# Exercise goal:
How many lines in the data below contain the string "работе", with case taken into account? Tally them and reply with the number only.

# Data to examine:
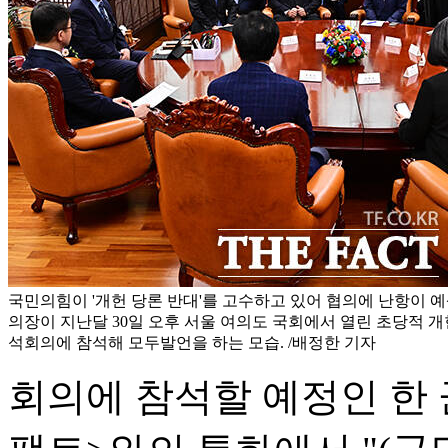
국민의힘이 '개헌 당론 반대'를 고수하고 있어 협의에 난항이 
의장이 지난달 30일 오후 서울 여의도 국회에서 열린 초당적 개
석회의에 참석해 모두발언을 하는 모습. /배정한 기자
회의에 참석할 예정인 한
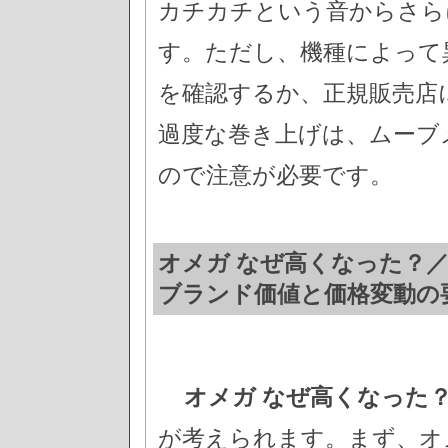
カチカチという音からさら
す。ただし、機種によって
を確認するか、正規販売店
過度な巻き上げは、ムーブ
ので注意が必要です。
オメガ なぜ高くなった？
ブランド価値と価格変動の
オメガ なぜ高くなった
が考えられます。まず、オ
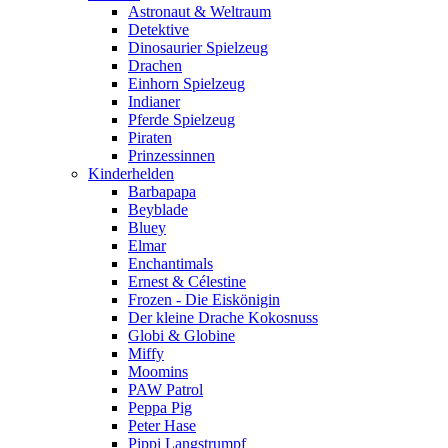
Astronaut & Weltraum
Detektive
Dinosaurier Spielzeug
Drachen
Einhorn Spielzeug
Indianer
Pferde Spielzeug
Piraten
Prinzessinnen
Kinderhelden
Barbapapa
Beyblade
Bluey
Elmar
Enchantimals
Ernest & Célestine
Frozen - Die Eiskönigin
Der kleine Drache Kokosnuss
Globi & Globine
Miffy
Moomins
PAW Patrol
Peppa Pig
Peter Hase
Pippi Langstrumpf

...

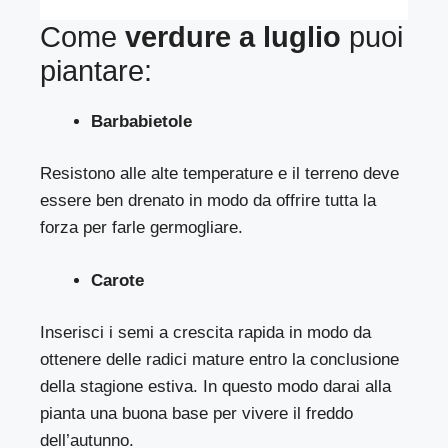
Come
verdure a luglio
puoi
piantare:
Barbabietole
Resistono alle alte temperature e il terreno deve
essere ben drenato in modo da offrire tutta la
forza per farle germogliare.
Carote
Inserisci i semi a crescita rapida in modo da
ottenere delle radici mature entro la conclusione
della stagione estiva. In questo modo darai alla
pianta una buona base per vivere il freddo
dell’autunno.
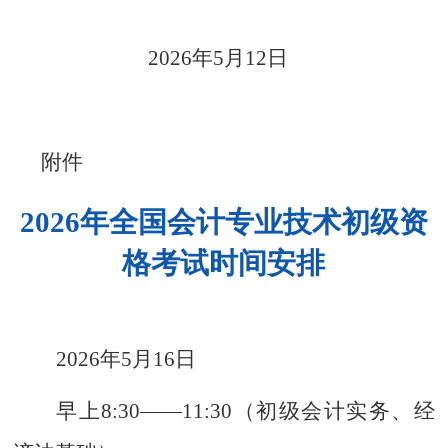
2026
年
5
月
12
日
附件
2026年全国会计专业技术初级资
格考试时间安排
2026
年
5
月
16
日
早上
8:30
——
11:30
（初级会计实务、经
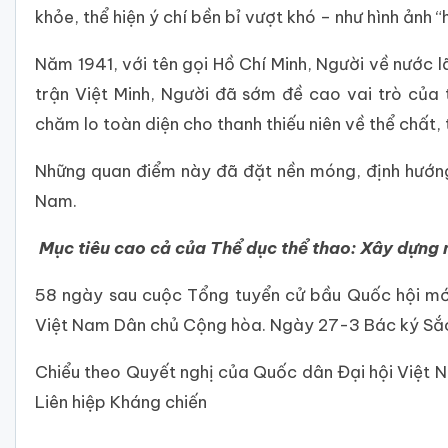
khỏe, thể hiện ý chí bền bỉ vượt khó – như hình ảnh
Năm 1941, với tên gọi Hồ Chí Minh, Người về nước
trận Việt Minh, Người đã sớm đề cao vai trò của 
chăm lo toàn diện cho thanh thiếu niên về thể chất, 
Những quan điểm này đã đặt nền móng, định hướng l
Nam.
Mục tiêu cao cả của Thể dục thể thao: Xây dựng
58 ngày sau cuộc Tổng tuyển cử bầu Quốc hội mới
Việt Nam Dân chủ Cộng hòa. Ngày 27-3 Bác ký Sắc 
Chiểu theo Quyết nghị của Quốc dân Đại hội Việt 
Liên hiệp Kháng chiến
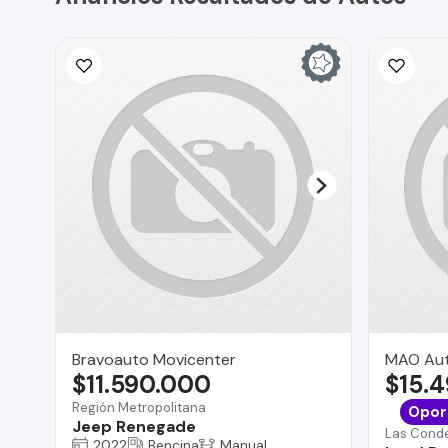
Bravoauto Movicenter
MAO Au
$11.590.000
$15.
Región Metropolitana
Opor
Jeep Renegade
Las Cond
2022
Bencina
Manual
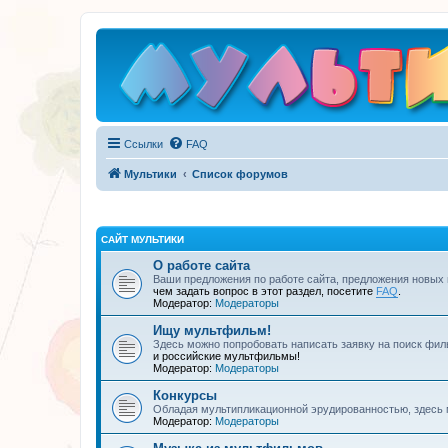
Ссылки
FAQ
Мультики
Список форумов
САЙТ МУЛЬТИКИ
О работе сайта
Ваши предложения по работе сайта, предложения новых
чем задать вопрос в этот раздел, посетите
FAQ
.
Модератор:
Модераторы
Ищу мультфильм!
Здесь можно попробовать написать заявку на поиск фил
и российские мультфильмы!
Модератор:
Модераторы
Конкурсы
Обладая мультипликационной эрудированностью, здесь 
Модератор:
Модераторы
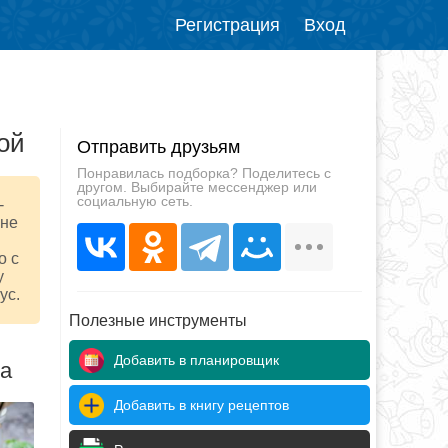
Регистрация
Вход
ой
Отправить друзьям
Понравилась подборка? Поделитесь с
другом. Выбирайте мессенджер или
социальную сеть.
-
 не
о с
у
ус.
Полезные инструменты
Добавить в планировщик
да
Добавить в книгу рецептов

...

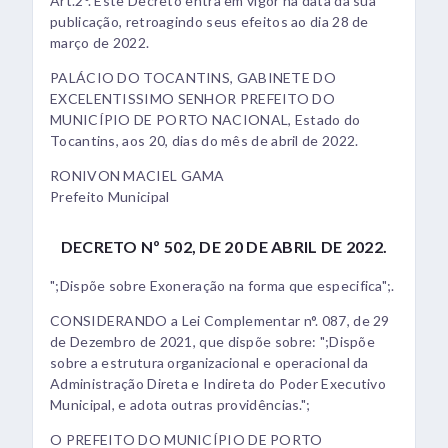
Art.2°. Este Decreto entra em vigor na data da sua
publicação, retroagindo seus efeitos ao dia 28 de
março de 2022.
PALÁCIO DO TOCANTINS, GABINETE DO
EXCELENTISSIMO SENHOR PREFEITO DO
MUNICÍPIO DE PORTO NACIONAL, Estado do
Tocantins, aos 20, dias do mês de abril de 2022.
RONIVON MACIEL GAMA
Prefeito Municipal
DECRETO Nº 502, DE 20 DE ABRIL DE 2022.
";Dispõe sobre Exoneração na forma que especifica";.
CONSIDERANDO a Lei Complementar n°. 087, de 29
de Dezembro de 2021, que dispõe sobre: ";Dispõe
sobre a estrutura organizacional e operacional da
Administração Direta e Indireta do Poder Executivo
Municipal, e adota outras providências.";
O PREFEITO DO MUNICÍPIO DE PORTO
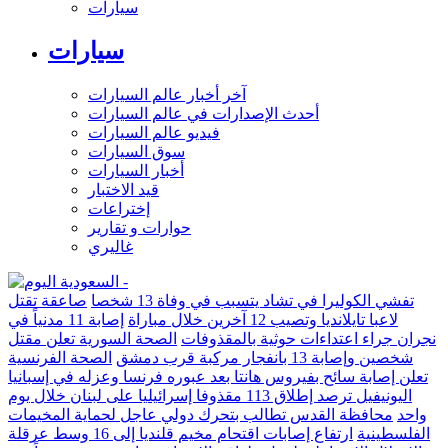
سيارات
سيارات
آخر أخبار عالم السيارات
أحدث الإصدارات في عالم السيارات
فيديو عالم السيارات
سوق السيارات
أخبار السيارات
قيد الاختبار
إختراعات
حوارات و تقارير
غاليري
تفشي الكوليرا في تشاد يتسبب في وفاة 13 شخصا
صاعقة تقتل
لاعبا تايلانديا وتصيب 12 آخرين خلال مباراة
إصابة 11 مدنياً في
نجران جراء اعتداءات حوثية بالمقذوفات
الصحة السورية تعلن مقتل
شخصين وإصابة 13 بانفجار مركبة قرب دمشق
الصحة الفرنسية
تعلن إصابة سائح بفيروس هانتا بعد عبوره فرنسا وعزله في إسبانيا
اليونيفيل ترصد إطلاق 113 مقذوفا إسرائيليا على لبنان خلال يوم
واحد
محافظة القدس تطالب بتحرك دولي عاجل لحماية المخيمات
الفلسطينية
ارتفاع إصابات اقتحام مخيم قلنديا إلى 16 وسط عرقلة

# Answer to the problem:
2